Repairs in the field
Finding a leak in the field can be disheartening, to say the least, but if you carry a patch repair kit, it’s usually fairly straightforward to repair. Remember, the job done in the field doesn’t have to be the final one, it’s merely a way to get the gear to last until the end of the trip. Even if you don’t have specific patches for a sleeping pad, you may find that improvising a patch with tape or bandages from your first aid kit is good enough to make the gear last the remainder of the trip, and you can do a more thorough repair at home.

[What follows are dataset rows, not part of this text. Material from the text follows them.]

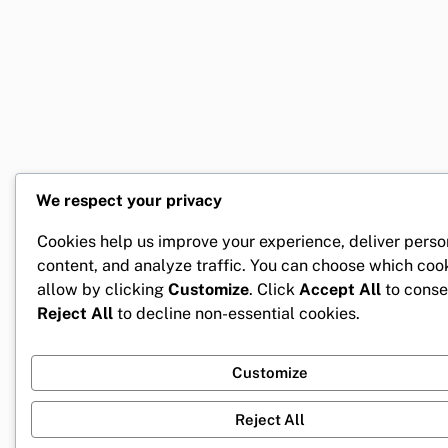
We respect your privacy
Cookies help us improve your experience, deliver perso
content, and analyze traffic. You can choose which coo
allow by clicking
Customize
. Click
Accept All
to conse
Reject All
to decline non-essential cookies.
Customize
Reject All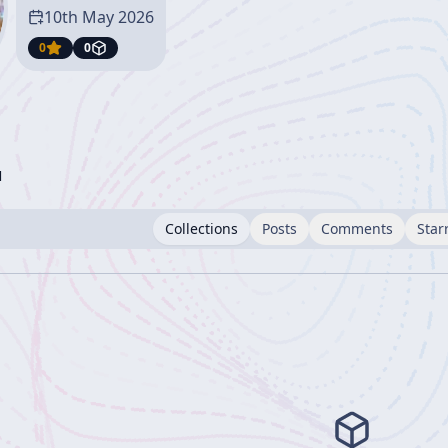
10th May 2026
0
0
l
Collections
Posts
Comments
Star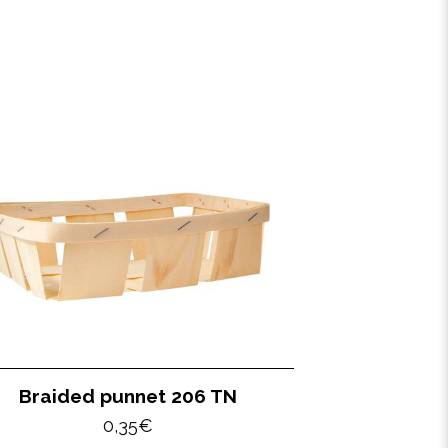
Braided punnet 206 TN
0,35
€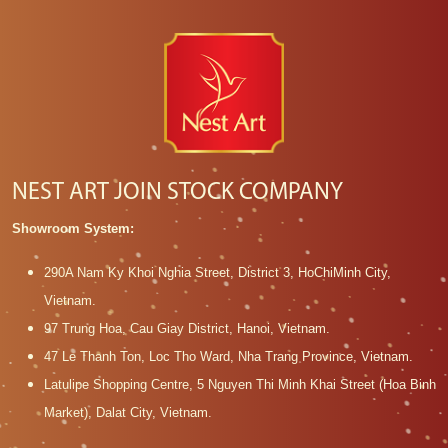
NEST ART JOIN STOCK COMPANY
Showroom System:
290A Nam Ky Khoi Nghia Street, District 3, HoChiMinh City,
Vietnam.
97 Trung Hoa, Cau Giay District, Hanoi, Vietnam.
47 Le Thanh Ton, Loc Tho Ward, Nha Trang Province, Vietnam.
Latulipe Shopping Centre, 5 Nguyen Thi Minh Khai Street (Hoa Binh
Market), Dalat City, Vietnam.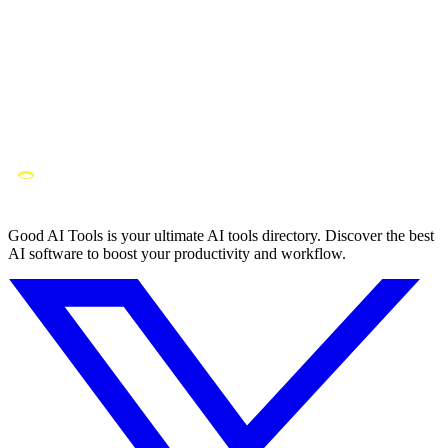
Good AI Tools is your ultimate AI tools directory. Discover the best
AI software to boost your productivity and workflow.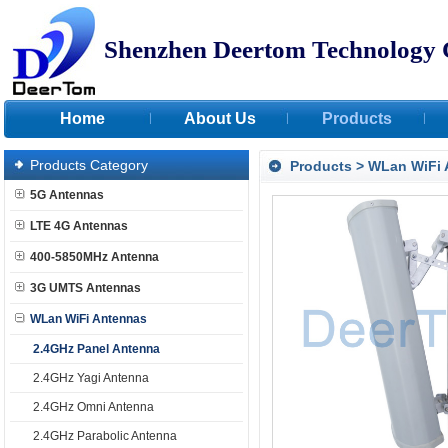
Shenzhen Deertom Technology 
Home
About Us
Products
Products Category
Products
>
WLan WiFi 
5G Antennas
LTE 4G Antennas
400-5850MHz Antenna
3G UMTS Antennas
WLan WiFi Antennas
2.4GHz Panel Antenna
2.4GHz Yagi Antenna
2.4GHz Omni Antenna
2.4GHz Parabolic Antenna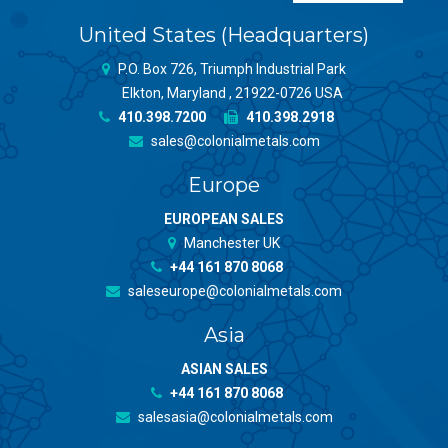
United States (Headquarters)
P.O. Box 726, Triumph Industrial Park
Elkton, Maryland , 21922-0726 USA
410.398.7200
410.398.2918
sales@colonialmetals.com
Europe
EUROPEAN SALES
Manchester UK
+44 161 870 8068
saleseurope@colonialmetals.com
Asia
ASIAN SALES
+44 161 870 8068
salesasia@colonialmetals.com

The first thing is to find the leak. Sometimes this is easy as you can hear the air leak or see a hole. Other times, this can be much harder, especially if there is a tiny hole or a really slow leak. In these cases, it works well to use water to identify the leak (for details, see Sleeping Pad: Care and maintenance). However, you need to make a judgement here: is it worth getting your sleeping pad wet? Are you able to dry it adequately before doing the repair and subsequently using it? If not, given that you have a slow leak, you may be better off just accepting the fact that the pad will leak a little over the course of the evening, and you need to re-inflate it during the night. This is usually the better option than sleeping on a semi-wet pad, with an improper repair job that only needs to be redone again and again. However, if you have good sun and warm conditions, and you can dry out the pad, then locating the hole by immersing the pad in water is helpful.
After finding the leak, use an alcohol-based wipe from a first aid kit to clean the area. Then follow the instructions on the patch and glue. Some adhesives need time to dry before applying the patch (this is called curing), while others don’t need a patch at all. In general, make sure that the patch covers at least 1 cm surrounding the hole, but follow specific instructions by the manufacturer.